The department had, until recently, been at loggerheads with the Treasury over the payment of 7000 health professionals after it took away the department’s power to make payments.
Premier Noxolo Kiviet yesterday gave a thumbs up to the intervention, which was endorsed by her executive council on Wednesday.
"The responsibility of the office of the premier is, where there are weaknesses in the system, to offer intervention and give support where it is needed,” she said.
"It has always been the case that the two departments’ [Education and Health] weakest areas are that of supply chain management and human resources management.”
Kiviet also said her office had appointed specialists to be assigned to the two departments.
"Already specialists have been deployed to the Education Department, and it is now the turn for health.
"We are doing this so that there is smooth running of the department and to alleviate the pressures on the system itself in the department.”
The officials to be seconded to the department would work with superintendent-general Dr Siva Pillay, who would remain head of the department.
"It is support for him,” Kiviet said, adding that Bhisho had opted for the intervention because it still had capacity to support the department.
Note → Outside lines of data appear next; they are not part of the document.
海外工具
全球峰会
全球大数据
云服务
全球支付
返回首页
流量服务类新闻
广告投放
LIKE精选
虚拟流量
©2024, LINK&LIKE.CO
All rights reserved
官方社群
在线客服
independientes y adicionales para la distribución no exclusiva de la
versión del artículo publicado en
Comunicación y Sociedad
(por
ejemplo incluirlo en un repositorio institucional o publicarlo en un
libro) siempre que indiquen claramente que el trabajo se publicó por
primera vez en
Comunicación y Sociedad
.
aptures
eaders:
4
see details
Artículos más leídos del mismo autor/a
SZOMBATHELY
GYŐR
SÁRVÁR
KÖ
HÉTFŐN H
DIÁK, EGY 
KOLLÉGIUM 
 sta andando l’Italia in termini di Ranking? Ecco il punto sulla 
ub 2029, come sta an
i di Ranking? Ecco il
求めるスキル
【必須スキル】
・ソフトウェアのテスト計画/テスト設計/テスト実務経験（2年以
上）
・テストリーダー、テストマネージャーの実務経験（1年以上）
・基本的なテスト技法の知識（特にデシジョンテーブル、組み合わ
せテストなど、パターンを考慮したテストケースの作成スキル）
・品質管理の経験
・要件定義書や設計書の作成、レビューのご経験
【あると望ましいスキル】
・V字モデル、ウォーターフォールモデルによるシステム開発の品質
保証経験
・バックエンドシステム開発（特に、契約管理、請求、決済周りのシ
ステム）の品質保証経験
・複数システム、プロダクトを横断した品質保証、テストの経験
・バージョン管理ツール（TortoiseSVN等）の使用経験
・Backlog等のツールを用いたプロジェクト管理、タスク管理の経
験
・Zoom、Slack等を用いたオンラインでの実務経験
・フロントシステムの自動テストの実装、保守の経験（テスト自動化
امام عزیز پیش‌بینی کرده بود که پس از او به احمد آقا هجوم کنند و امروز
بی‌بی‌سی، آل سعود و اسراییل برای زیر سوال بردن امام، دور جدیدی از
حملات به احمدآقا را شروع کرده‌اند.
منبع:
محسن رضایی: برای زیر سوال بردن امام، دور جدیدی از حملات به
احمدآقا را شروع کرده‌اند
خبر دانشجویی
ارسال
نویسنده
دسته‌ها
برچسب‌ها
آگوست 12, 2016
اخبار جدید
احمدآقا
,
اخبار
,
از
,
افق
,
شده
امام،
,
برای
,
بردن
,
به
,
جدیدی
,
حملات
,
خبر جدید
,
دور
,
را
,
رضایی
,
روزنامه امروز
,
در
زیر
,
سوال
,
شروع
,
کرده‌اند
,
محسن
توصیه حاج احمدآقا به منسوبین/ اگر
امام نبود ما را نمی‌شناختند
The DA’s John Cupido said the intervention made a lie of the department’s denials that it had any problems in human resources and supply chain management over the past two to three years.
"This proves there are problems and it does not end there. The money allocated to the department is not enough,” he said.
"However, the intervention is a step in the right direction,” he said, adding that the budget and how the department did things needed to be reviewed.
Mhlati said his party had long ago called on national government to take over the department because the province did not have the capacity to rescue it.
"The budget cuts in all the departments are done to salvage the Health Department, which continues to operate on overdraft,” he said.
Although he welcomed the takeover of the supply chain management, he doubted the capacity of the premier’s office to take over human resources.
Mhlati insisted the National Treasury should step in to clean up the department’s payroll.
Health portfolio committee chairman Mxolisi Dimaza said the ANC had long asked for the intervention as the department was riddled with human resources problems.
"We are very happy with the intervention,” he said.